Databend GIS Upgrade: Spatial Index Now Available, Spatial Query Performance Up to 8.3x Faster
baishenApr 22, 2026
Databend Spatial Index is officially live! Leveraging R-Tree and Hilbert Clustering optimizations, it significantly accelerates range scans and spatial JOINs, delivering up to an 8.3x performance boost. This release completes a vital piece of the puzzle for large-scale GIS analytics, providing powerful native support for LBS, logistics, and IoT sectors.
When working on GIS, LBS, logistics tracking, or IoT spatial analysis, everyone runs into the same problem:
Being able to store spatial data doesn't mean spatial queries are fast enough.
Especially as data volume grows, range filtering, proximity lookups, and spatial JOINs tend to slow down quickly. Without a dedicated spatial index, even the most powerful spatial functions struggle to support real production workloads.
Databend now officially ships spatial index support, providing native acceleration for large-scale spatial data queries. Built on the classic and efficient R-Tree structure, Databend can index
Geometry
In the SpatialBenchmark standard test suite, Databend spatial index delivers up to 8.3x performance improvement in typical scenarios.
Why Do GIS Workloads Require Spatial Indexes?
Spatial data is fundamentally different from ordinary structured data.
In practice, the most common operations are not simple equality lookups, but rather:
- Querying objects within a given region
- Querying objects within a certain distance of a point
- Determining whether two spatial objects intersect or contain each other
- Performing spatial join analysis across two spatial tables
Without index support, these queries typically fall back to full table scans.

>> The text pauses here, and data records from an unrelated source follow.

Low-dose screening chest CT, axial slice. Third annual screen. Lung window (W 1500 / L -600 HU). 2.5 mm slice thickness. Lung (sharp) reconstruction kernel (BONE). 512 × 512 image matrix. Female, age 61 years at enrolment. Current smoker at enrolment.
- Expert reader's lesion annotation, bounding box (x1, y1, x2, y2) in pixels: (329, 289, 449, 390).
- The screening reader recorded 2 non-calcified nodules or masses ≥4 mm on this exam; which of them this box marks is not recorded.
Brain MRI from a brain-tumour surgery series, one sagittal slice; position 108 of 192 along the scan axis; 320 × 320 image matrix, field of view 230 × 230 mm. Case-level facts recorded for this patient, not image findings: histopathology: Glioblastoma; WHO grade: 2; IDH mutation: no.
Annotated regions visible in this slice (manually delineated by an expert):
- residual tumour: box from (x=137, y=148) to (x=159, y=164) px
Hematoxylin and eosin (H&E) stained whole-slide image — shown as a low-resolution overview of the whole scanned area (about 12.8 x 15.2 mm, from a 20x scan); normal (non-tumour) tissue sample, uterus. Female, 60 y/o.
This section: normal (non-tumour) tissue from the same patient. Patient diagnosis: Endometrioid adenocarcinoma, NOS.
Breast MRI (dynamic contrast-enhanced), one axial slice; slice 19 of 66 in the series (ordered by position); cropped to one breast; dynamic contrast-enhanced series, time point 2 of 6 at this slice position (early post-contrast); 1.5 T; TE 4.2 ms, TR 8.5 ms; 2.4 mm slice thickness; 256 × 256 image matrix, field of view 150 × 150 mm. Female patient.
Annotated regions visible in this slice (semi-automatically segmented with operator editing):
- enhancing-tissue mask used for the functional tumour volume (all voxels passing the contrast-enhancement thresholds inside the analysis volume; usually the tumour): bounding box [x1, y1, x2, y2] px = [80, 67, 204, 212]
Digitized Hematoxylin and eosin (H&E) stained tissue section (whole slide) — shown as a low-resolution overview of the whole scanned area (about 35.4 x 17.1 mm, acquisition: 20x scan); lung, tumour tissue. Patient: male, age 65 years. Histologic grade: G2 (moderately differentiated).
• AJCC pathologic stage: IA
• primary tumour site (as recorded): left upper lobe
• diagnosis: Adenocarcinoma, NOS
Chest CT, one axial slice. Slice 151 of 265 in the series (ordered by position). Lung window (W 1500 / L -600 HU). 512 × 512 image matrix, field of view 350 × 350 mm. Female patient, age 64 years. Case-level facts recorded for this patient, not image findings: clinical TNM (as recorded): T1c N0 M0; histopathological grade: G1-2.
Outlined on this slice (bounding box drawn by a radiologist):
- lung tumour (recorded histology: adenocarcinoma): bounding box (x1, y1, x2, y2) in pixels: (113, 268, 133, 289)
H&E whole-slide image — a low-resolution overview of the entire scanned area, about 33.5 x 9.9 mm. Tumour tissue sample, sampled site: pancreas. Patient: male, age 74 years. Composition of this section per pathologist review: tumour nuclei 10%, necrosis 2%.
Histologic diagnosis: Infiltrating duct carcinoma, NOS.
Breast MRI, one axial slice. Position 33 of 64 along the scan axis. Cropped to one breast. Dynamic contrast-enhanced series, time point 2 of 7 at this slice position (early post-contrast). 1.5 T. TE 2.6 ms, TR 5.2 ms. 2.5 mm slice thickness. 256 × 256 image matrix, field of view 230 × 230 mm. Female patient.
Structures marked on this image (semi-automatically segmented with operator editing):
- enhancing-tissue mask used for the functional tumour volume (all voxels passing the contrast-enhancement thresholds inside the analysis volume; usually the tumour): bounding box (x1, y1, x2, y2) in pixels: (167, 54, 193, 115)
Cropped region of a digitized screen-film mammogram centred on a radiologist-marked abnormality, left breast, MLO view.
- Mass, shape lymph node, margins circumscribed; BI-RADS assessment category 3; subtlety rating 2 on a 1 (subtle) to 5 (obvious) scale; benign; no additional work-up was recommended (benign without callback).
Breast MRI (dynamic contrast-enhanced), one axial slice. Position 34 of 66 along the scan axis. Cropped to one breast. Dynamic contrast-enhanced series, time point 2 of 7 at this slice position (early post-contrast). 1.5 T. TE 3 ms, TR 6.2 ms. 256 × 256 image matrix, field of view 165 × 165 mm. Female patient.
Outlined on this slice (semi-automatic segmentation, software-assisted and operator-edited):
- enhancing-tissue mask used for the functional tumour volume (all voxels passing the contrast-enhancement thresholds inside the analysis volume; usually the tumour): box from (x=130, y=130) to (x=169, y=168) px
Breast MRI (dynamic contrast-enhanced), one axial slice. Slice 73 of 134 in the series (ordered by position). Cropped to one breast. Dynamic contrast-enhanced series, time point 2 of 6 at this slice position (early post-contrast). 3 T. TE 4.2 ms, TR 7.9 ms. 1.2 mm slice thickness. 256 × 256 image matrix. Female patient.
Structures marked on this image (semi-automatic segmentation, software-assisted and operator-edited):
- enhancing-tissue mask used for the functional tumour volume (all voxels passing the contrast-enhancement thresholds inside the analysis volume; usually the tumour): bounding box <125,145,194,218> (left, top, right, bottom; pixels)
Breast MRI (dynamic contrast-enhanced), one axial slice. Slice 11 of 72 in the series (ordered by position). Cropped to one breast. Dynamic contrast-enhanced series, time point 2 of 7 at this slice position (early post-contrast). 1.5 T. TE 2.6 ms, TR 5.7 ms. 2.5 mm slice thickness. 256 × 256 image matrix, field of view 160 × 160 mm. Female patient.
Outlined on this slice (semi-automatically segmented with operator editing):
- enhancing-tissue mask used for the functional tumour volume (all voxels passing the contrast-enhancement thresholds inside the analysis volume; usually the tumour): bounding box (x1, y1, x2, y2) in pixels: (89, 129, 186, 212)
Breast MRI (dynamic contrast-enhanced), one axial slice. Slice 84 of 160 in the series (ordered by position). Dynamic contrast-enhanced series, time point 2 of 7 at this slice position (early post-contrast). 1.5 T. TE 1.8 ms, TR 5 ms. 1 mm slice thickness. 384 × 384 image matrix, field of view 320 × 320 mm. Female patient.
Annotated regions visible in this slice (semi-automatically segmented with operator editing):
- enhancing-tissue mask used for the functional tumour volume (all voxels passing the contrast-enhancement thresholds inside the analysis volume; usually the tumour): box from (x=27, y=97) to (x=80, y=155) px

The result:
- Slow queries: Response time climbs noticeably as data volume increases
- High resource consumption: Spatial computation drives up CPU and I/O usage
- Unable to support real-time workloads: Nearby search, trajectory analysis, and spatial joins can't run at low latency
Spatial indexes are not a nice-to-have — they are the critical step that takes GIS capability from "usable" to "production-ready."
Databend GIS: Filling the Critical Gap
Databend has long natively supported both
GEOMETRY
GEOGRAPHY
For example:
ST_GeomFromText
ST_Distance
ST_Area
ST_Intersects
ST_Transform
These capabilities already support spatial data storage, parsing, transformation, and computation.
The newly released spatial index fills the remaining gap in Databend's GIS query performance, making large-scale spatial analysis genuinely viable in production.
How Does the Databend Spatial Index Accelerate Queries?
The core design of Databend's spatial index can be summarized in three layers:
1. Foundation: Bounding Box
BBox (Bounding Box, or minimum bounding rectangle) is the fundamental data unit of Databend's spatial index. It uses a compact and efficient four-dimensional coordinate structure to represent a rectangular extent in 2D space — lightweight to compute and ideal for high-speed spatial filtering. A standard BBox consists of four double-precision floating-point values representing the left, bottom, right, and top boundary extremes of a geometry in the 2D plane, in the fixed format:
(minX, minY, maxX, maxY)
Whether the original geometry is a Point, LineString, or Polygon, this unified structure reduces spatial relationship checks between complex geometries to simple rectangle intersection and containment tests — requiring only a few numeric comparisons, at a fraction of the cost of operating directly on complex geometries.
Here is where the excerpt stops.